Aurora supercomputer ranks fastest for AI

Intel, in collaboration with Argonne National Laboratory and Hewlett Packard Entrerprise (HPE), has announced that the Aurora supercomputer has broken the exascale barrier at 1.012 exaflops and is the fastest AI system in the world dedicated to AI for open science – achieving 10.6 AI exaflops.

“The Aurora supercomputer surpassing exascale will allow it to pave the road to tomorrow’s discoveries,” says Ogi Brkic, Intel vice-president and GM of Data Centre AI Solutions. “From understanding climate patterns to unravelling the mysteries of the universe, supercomputers serve as a compass guiding us toward solving truly difficult scientific challenges that may improve humanity.”

Designed as an AI-centric system from its inception, Aurora will allow researchers to harness generative AI models to accelerate scientific discovery. Significant progress has been made in Argonne’s early AI-driven research. Success stories include mapping the human brain’s 80-billion neurons, high-energy particle physics enhanced by deep learning, and drug design and discovery accelerated by machine learning, among others.

The Aurora supercomputer is an expansive system with 166 racks, 10 624 compute blades, 21 248 Intel Xeon CPU Max Series processors and 63 744 Intel Data Center GPU Max Series units, making it one of the world’s largest GPU clusters.
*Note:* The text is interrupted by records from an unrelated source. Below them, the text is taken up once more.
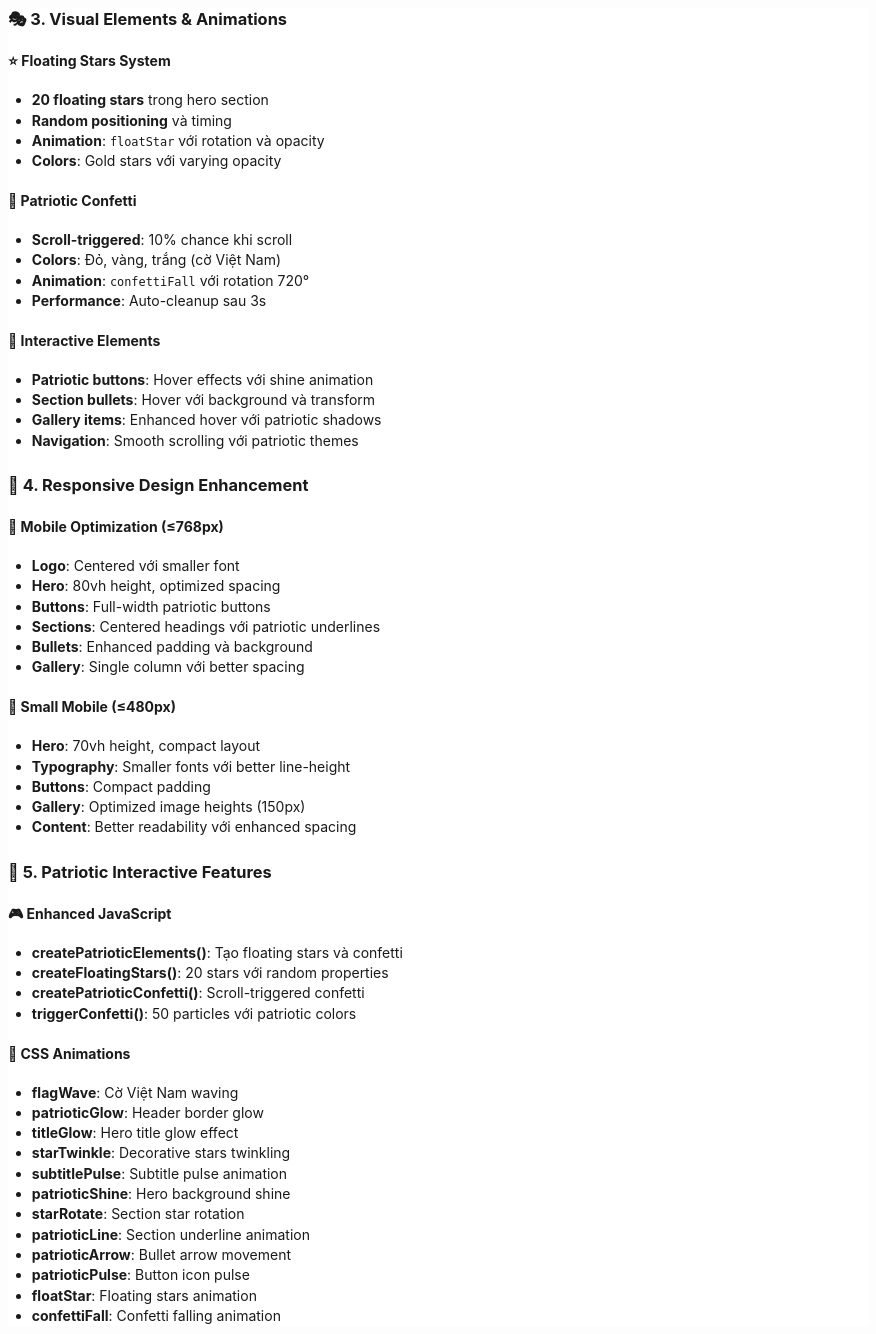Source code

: ### 🎭 **3. Visual Elements & Animations**

#### ⭐ **Floating Stars System**
- **20 floating stars** trong hero section
- **Random positioning** và timing
- **Animation**: `floatStar` với rotation và opacity
- **Colors**: Gold stars với varying opacity

#### 🎊 **Patriotic Confetti**
- **Scroll-triggered**: 10% chance khi scroll
- **Colors**: Đỏ, vàng, trắng (cờ Việt Nam)
- **Animation**: `confettiFall` với rotation 720°
- **Performance**: Auto-cleanup sau 3s

#### 🎨 **Interactive Elements**
- **Patriotic buttons**: Hover effects với shine animation
- **Section bullets**: Hover với background và transform
- **Gallery items**: Enhanced hover với patriotic shadows
- **Navigation**: Smooth scrolling với patriotic themes

### 📱 **4. Responsive Design Enhancement**

#### 📱 **Mobile Optimization (≤768px)**
- **Logo**: Centered với smaller font
- **Hero**: 80vh height, optimized spacing
- **Buttons**: Full-width patriotic buttons
- **Sections**: Centered headings với patriotic underlines
- **Bullets**: Enhanced padding và background
- **Gallery**: Single column với better spacing

#### 📱 **Small Mobile (≤480px)**
- **Hero**: 70vh height, compact layout
- **Typography**: Smaller fonts với better line-height
- **Buttons**: Compact padding
- **Gallery**: Optimized image heights (150px)
- **Content**: Better readability với enhanced spacing

### 🎯 **5. Patriotic Interactive Features**

#### 🎮 **Enhanced JavaScript**
- **createPatrioticElements()**: Tạo floating stars và confetti
- **createFloatingStars()**: 20 stars với random properties
- **createPatrioticConfetti()**: Scroll-triggered confetti
- **triggerConfetti()**: 50 particles với patriotic colors

#### 🎨 **CSS Animations**
- **flagWave**: Cờ Việt Nam waving
- **patrioticGlow**: Header border glow
- **titleGlow**: Hero title glow effect
- **starTwinkle**: Decorative stars twinkling
- **subtitlePulse**: Subtitle pulse animation
- **patrioticShine**: Hero background shine
- **starRotate**: Section star rotation
- **patrioticLine**: Section underline animation
- **patrioticArrow**: Bullet arrow movement
- **patrioticPulse**: Button icon pulse
- **floatStar**: Floating stars animation
- **confettiFall**: Confetti falling animation
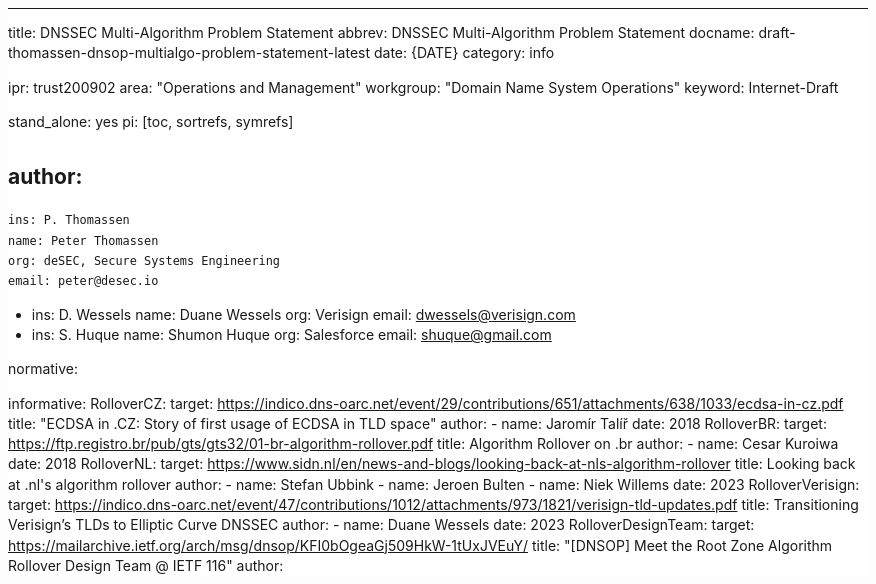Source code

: ---
title: DNSSEC Multi-Algorithm Problem Statement
abbrev: DNSSEC Multi-Algorithm Problem Statement
docname: draft-thomassen-dnsop-multialgo-problem-statement-latest
date: {DATE}
category: info

ipr: trust200902
area: "Operations and Management"
workgroup: "Domain Name System Operations"
keyword: Internet-Draft

stand_alone: yes
pi: [toc, sortrefs, symrefs]

author:
 -
    ins: P. Thomassen
    name: Peter Thomassen
    org: deSEC, Secure Systems Engineering
    email: peter@desec.io
 -
    ins: D. Wessels
    name: Duane Wessels
    org: Verisign
    email: dwessels@verisign.com
 -
    ins: S. Huque
    name: Shumon Huque
    org: Salesforce
    email: shuque@gmail.com

normative:

informative:
  RolloverCZ:
    target: https://indico.dns-oarc.net/event/29/contributions/651/attachments/638/1033/ecdsa-in-cz.pdf
    title: "ECDSA in .CZ: Story of first usage of ECDSA in TLD space"
    author:
      - name: Jaromír Talíř
    date: 2018
  RolloverBR:
    target: https://ftp.registro.br/pub/gts/gts32/01-br-algorithm-rollover.pdf
    title: Algorithm Rollover on .br
    author:
      - name: Cesar Kuroiwa
    date: 2018
  RolloverNL:
    target: https://www.sidn.nl/en/news-and-blogs/looking-back-at-nls-algorithm-rollover
    title: Looking back at .nl's algorithm rollover
    author:
      - name: Stefan Ubbink
      - name: Jeroen Bulten
      - name: Niek Willems
    date: 2023
  RolloverVerisign:
    target: https://indico.dns-oarc.net/event/47/contributions/1012/attachments/973/1821/verisign-tld-updates.pdf
    title: Transitioning Verisign’s TLDs to Elliptic Curve DNSSEC
    author:
      - name: Duane Wessels
    date: 2023
  RolloverDesignTeam:
    target: https://mailarchive.ietf.org/arch/msg/dnsop/KFI0bOgeaGj509HkW-1tUxJVEuY/
    title: "[DNSOP] Meet the Root Zone Algorithm Rollover Design Team @ IETF 116"
    author: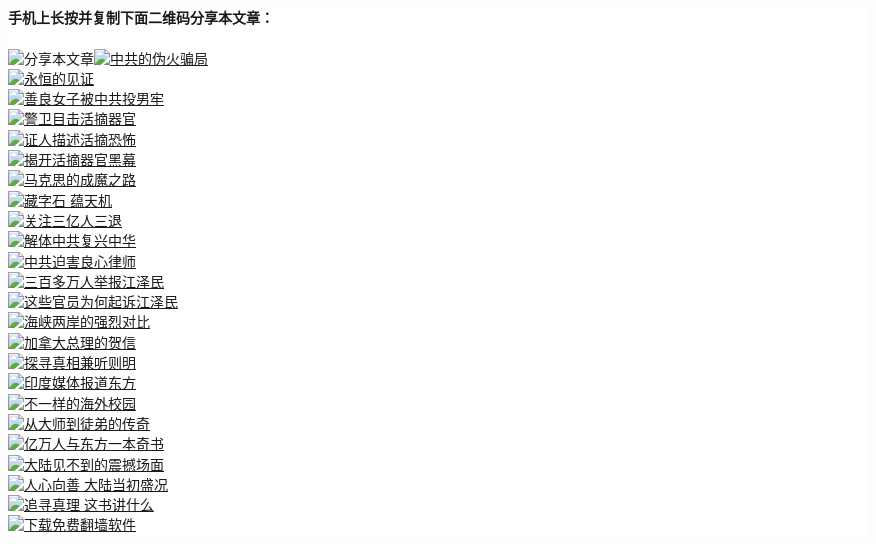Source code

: <strong>手机上长按并复制下面二维码分享本文章：</strong><br><br><img src="https://chart.apis.google.com/chart?cht=qr&chs=240x240&choe=UTF-8&chld=M|2&chl=https://github.com/zzpbhe3179/djy/blob/master/gb/21/12/9/n13425775.md%231" title="分享本文章"></td><td VALIGN=TOP><a href="https://github.com/zzpbhe3179/djy/blob/master/gb/16/1/21/n4622075.md?dfh#1" target="_blank"><img src="https://raw.githubusercontent.com/zzpbhe3179/djy/master/gb/300/wei-f1.jpg" title="中共的伪火骗局"  alt="中共的伪火骗局"></a><br><a href="https://github.com/zzpbhe3179/www/blob/master/README.md?dfh#9" target="_blank"><img src="https://raw.githubusercontent.com/zzpbhe3179/djy/master/gb/300/yong-h.jpg" title="永恒的见证"  alt="永恒的见证"></a><br><a href="https://github.com/zzpbhe3179/djy/blob/master/gb/13/9/29/n3974789.md?dfh#1" target="_blank"><img src="https://raw.githubusercontent.com/zzpbhe3179/djy/master/gb/300/shang-lnz.jpg" title="善良女子被中共投男牢"  alt="善良女子被中共投男牢"></a><br><a href="https://github.com/zzpbhe3179/djy/blob/master/gb/16/3/16/n4663449.md?dfh#1" target="_blank"><img src="https://raw.githubusercontent.com/zzpbhe3179/djy/master/gb/300/huo-z3.jpg" title="警卫目击活摘器官"  alt="警卫目击活摘器官"></a><br><a href="https://github.com/zzpbhe3179/djy/blob/master/gb/16/8/7/n8177641.md?dfh#1" target="_blank"><img src="https://raw.githubusercontent.com/zzpbhe3179/djy/master/gb/300/huo-z4.jpg" title="证人描述活摘恐怖"  alt="证人描述活摘恐怖"></a><br><a href="https://github.com/zzpbhe3179/djy/blob/master/gb/10/4/19/n2881569.md?dfh#1" target="_blank"><img src="https://raw.githubusercontent.com/zzpbhe3179/djy/master/gb/300/huo-z1.jpg" title="揭开活摘器官黑幕"  alt="揭开活摘器官黑幕"></a><br><a href="https://github.com/zzpbhe3179/djy/blob/master/gb/10/11/7/n3077476.md?dfh#1" target="_blank"><img src="https://raw.githubusercontent.com/zzpbhe3179/djy/master/gb/300/ma-ks.jpg" title="马克思的成魔之路"  alt="马克思的成魔之路"></a><br><a href="https://github.com/zzpbhe3179/djy/blob/master/gb/14/6/9/n4173977.md?dfh#1" target="_blank"><img src="https://raw.githubusercontent.com/zzpbhe3179/djy/master/gb/300/chang-zs.jpg" title="藏字石 蕴天机"  alt="藏字石 蕴天机"></a><br><a href="https://github.com/zzpbhe3179/djy/blob/master/gb/18/5/10/n10381511.md?dfh#1" target="_blank"><img src="https://raw.githubusercontent.com/zzpbhe3179/djy/master/gb/300/st1.jpg" title="关注三亿人三退"  alt="关注三亿人三退"></a><br><a href="https://github.com/zzpbhe3179/djy/blob/master/gb/18/3/21/n10237682.md?dfh#1" target="_blank"><img src="https://raw.githubusercontent.com/zzpbhe3179/djy/master/gb/300/jie-t.jpg" title="解体中共复兴中华"  alt="解体中共复兴中华"></a><br><a href="https://github.com/zzpbhe3179/djy/blob/master/gb/9/2/9/n2422991.md?dfh#1" target="_blank"><img src="https://raw.githubusercontent.com/zzpbhe3179/djy/master/gb/300/gao-zs.jpg" title="中共迫害良心律师"  alt="中共迫害良心律师"></a><br><a href="https://github.com/zzpbhe3179/djy/blob/master/gb/18/12/9/n10900044.md?dfh#1" target="_blank"><img src="https://raw.githubusercontent.com/zzpbhe3179/djy/master/gb/300/sj1.jpg" title="三百多万人举报江泽民"  alt="三百多万人举报江泽民"></a><br><a href="https://github.com/zzpbhe3179/djy/blob/master/gb/18/8/28/n10672014.md?dfh#1" target="_blank"><img src="https://raw.githubusercontent.com/zzpbhe3179/djy/master/gb/300/sj2.jpg" title="这些官员为何起诉江泽民"  alt="这些官员为何起诉江泽民"></a><br><a href="https://github.com/zzpbhe3179/djy/blob/master/gb/8/12/18/n2367165.md?dfh#1" target="_blank"><img src="https://raw.githubusercontent.com/zzpbhe3179/djy/master/gb/300/liangan.jpg" title="海峡两岸的强烈对比"  alt="海峡两岸的强烈对比"></a><br><a href="https://github.com/zzpbhe3179/djy/blob/master/gb/15/12/10/n4593139.md?dfh#1" target="_blank"><img src="https://raw.githubusercontent.com/zzpbhe3179/djy/master/gb/300/jia-ndzl.jpg" title="加拿大总理的贺信"  alt="加拿大总理的贺信"></a><br><a href="https://github.com/zzpbhe3179/djy/blob/master/gb/11/6/17/n3289382.md?dfh#1" target="_blank"><img src="https://raw.githubusercontent.com/zzpbhe3179/djy/master/gb/300/xiao-wd.jpg" title="探寻真相兼听则明"  alt="探寻真相兼听则明"></a><br><a href="https://github.com/zzpbhe3179/djy/blob/master/gb/18/10/27/n10812623.md?dfh#1" target="_blank"><img src="https://raw.githubusercontent.com/zzpbhe3179/djy/master/gb/300/yindu.jpg" title="印度媒体报道东方"  alt="印度媒体报道东方"></a><br><a href="https://github.com/zzpbhe3179/djy/blob/master/gb/18/6/9/n10469652.md?dfh#1" target="_blank"><img src="https://raw.githubusercontent.com/zzpbhe3179/djy/master/gb/300/xie-j.jpg" title="不一样的海外校园"  alt="不一样的海外校园"></a><br><a href="https://github.com/zzpbhe3179/djy/blob/master/gb/7/4/5/n1669415.md?dfh#1" target="_blank"><img src="https://raw.githubusercontent.com/zzpbhe3179/djy/master/gb/300/li-up.jpg" title="从大师到徒弟的传奇"  alt="从大师到徒弟的传奇"></a><br><a href="https://github.com/zzpbhe3179/djy/blob/master/gb/17/5/26/n9191512.md?dfh#1" target="_blank"><img src="https://raw.githubusercontent.com/zzpbhe3179/djy/master/gb/300/zfl2.jpg" title="亿万人与东方一本奇书"  alt="亿万人与东方一本奇书"></a><br><a href="https://github.com/zzpbhe3179/djy/blob/master/gb/13/11/27/n4020290.md?dfh#1" target="_blank"><img src="https://raw.githubusercontent.com/zzpbhe3179/djy/master/gb/300/zhen-h.jpg" title="大陆见不到的震撼场面"  alt="大陆见不到的震撼场面"></a><br><a href="https://github.com/zzpbhe3179/djy/blob/master/gb/15/7/17/n4482910.md?dfh#1" target="_blank"><img src="https://raw.githubusercontent.com/zzpbhe3179/djy/master/gb/300/dalu-sk.jpg" title="人心向善 大陆当初盛况"  alt="人心向善 大陆当初盛况"></a><br><a href="https://github.com/zzpbhe3179/djy/blob/master/gb/19/1/5/n10955468.md?dfh#1" target="_blank"><img src="https://raw.githubusercontent.com/zzpbhe3179/djy/master/gb/300/zfl1.jpg" title="追寻真理 这书讲什么"  alt="追寻真理 这书讲什么"></a><br><a href="https://github.com/zzpbhe3179/www/blob/master/README.md?dfh#1" target="_blank"><img src="https://raw.githubusercontent.com/zzpbhe3179/djy/master/gb/300/fq1.jpg" title="下载免费翻墙软件"  alt="下载免费翻墙软件"></a><br></td></tr></table>
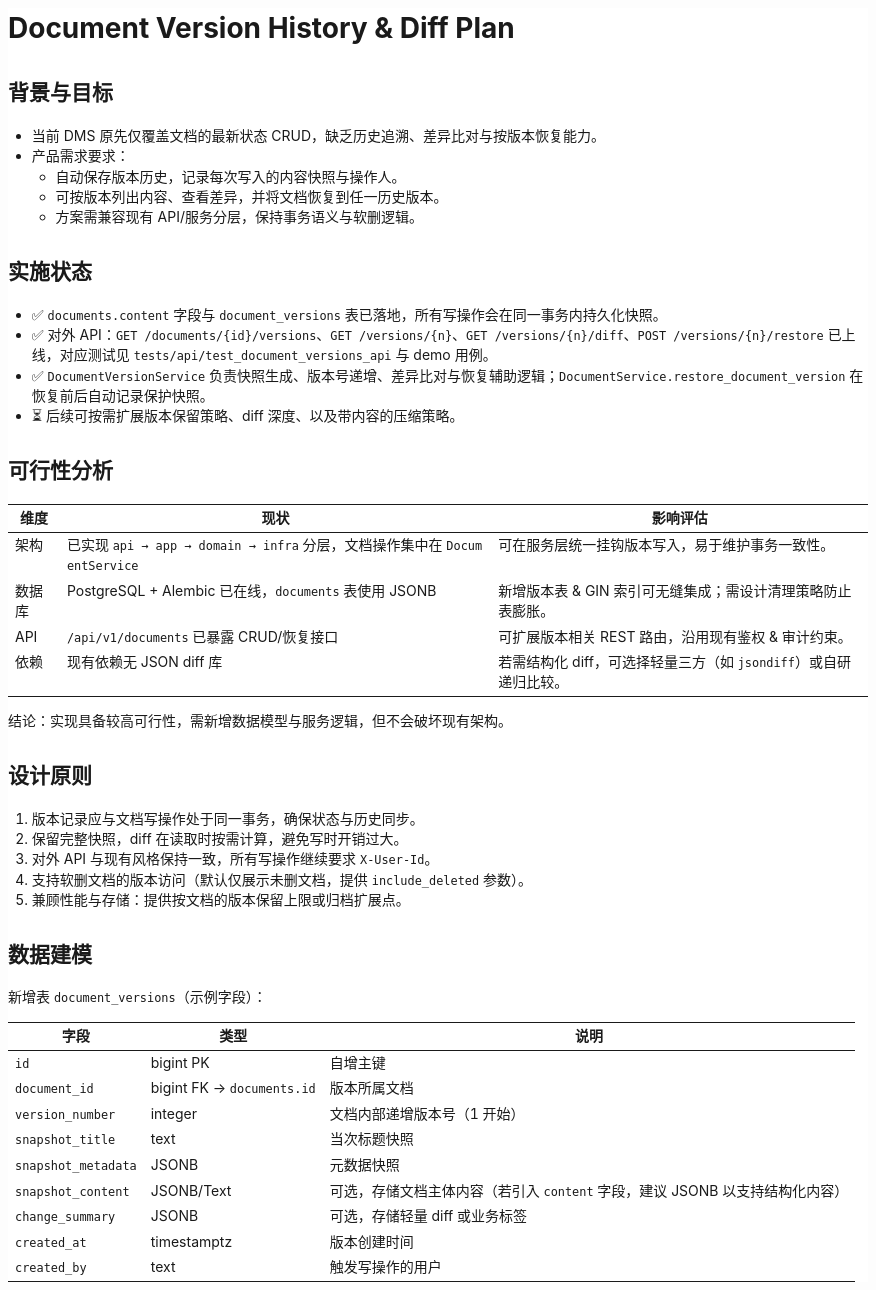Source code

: # Document Version History & Diff Plan

## 背景与目标

- 当前 DMS 原先仅覆盖文档的最新状态 CRUD，缺乏历史追溯、差异比对与按版本恢复能力。
- 产品需求要求：
  - 自动保存版本历史，记录每次写入的内容快照与操作人。
  - 可按版本列出内容、查看差异，并将文档恢复到任一历史版本。
  - 方案需兼容现有 API/服务分层，保持事务语义与软删逻辑。

## 实施状态

- ✅ `documents.content` 字段与 `document_versions` 表已落地，所有写操作会在同一事务内持久化快照。
- ✅ 对外 API：`GET /documents/{id}/versions`、`GET /versions/{n}`、`GET /versions/{n}/diff`、`POST /versions/{n}/restore` 已上线，对应测试见 `tests/api/test_document_versions_api` 与 demo 用例。
- ✅ `DocumentVersionService` 负责快照生成、版本号递增、差异比对与恢复辅助逻辑；`DocumentService.restore_document_version` 在恢复前后自动记录保护快照。
- ⏳ 后续可按需扩展版本保留策略、diff 深度、以及带内容的压缩策略。

## 可行性分析

| 维度 | 现状 | 影响评估 |
| ---- | ---- | -------- |
| 架构 | 已实现 `api → app → domain → infra` 分层，文档操作集中在 `DocumentService` | 可在服务层统一挂钩版本写入，易于维护事务一致性。 |
| 数据库 | PostgreSQL + Alembic 已在线，`documents` 表使用 JSONB | 新增版本表 & GIN 索引可无缝集成；需设计清理策略防止表膨胀。 |
| API | `/api/v1/documents` 已暴露 CRUD/恢复接口 | 可扩展版本相关 REST 路由，沿用现有鉴权 & 审计约束。 |
| 依赖 | 现有依赖无 JSON diff 库 | 若需结构化 diff，可选择轻量三方（如 `jsondiff`）或自研递归比较。 |

结论：实现具备较高可行性，需新增数据模型与服务逻辑，但不会破坏现有架构。

## 设计原则

1. 版本记录应与文档写操作处于同一事务，确保状态与历史同步。
2. 保留完整快照，diff 在读取时按需计算，避免写时开销过大。
3. 对外 API 与现有风格保持一致，所有写操作继续要求 `X-User-Id`。
4. 支持软删文档的版本访问（默认仅展示未删文档，提供 `include_deleted` 参数）。
5. 兼顾性能与存储：提供按文档的版本保留上限或归档扩展点。

## 数据建模

新增表 `document_versions`（示例字段）：

| 字段 | 类型 | 说明 |
| ---- | ---- | ---- |
| `id` | bigint PK | 自增主键 |
| `document_id` | bigint FK → `documents.id` | 版本所属文档 |
| `version_number` | integer | 文档内部递增版本号（1 开始） |
| `snapshot_title` | text | 当次标题快照 |
| `snapshot_metadata` | JSONB | 元数据快照 |
| `snapshot_content` | JSONB/Text | 可选，存储文档主体内容（若引入 `content` 字段，建议 JSONB 以支持结构化内容） |
| `change_summary` | JSONB | 可选，存储轻量 diff 或业务标签 |
| `created_at` | timestamptz | 版本创建时间 |
| `created_by` | text | 触发写操作的用户 |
Aurora also includes the largest open, Ethernet-based supercomputing interconnect on a single system of 84 992 HPE slingshot fabric endpoints.

The Aurora supercomputer came in second on the high-performance LINPACK (HPL) benchmark, but broke the exascale barrier at 1.012 exaflops utilizing 9 234 nodes – only 87% of the system. It also secured the third spot on the high-performance conjugate gradient (HPCG) benchmark at 5 612 teraflops per second (TF/s) with 39% of the machine.

This benchmark aims to assess more realistic scenarios providing insights into communication and memory access patterns which are important factors in real-world HPC applications. It complements benchmarks like LINPACK by offering a comprehensive view of a system’s capabilities.

At the heart of the Aurora supercomputer is the Intel Data Centre GPU Max Series. The Intel Xe GPU architecture is foundational to the Max Series, featuring specialised hardware like matrix and vector compute blocks optimised for both AI and HPC tasks. The Intel Xe architecture’s design that delivers unparalleled compute performance is the reason the Aurora supercomputer secured the top spot in the high-performance LINPACK-mixed precision (HPL-MxP) benchmark – which best highlights the importance of AI workloads in HPC.

The Xe architecture’s parallel processing capabilities excel in managing the intricate matrix-vector operations inherent in neural network AI computation.

These compute cores are pivotal in accelerating matrix operations crucial for deep learning models. Complemented by Intel’s suite of software tools, including Intel oneAPI DPC++/C++ Compiler, a rich set of performance libraries, and optimised AI frameworks and tools, the Xe architecture fosters an open ecosystem for developers that is characterised by flexibility and scalability across various devices and form factors.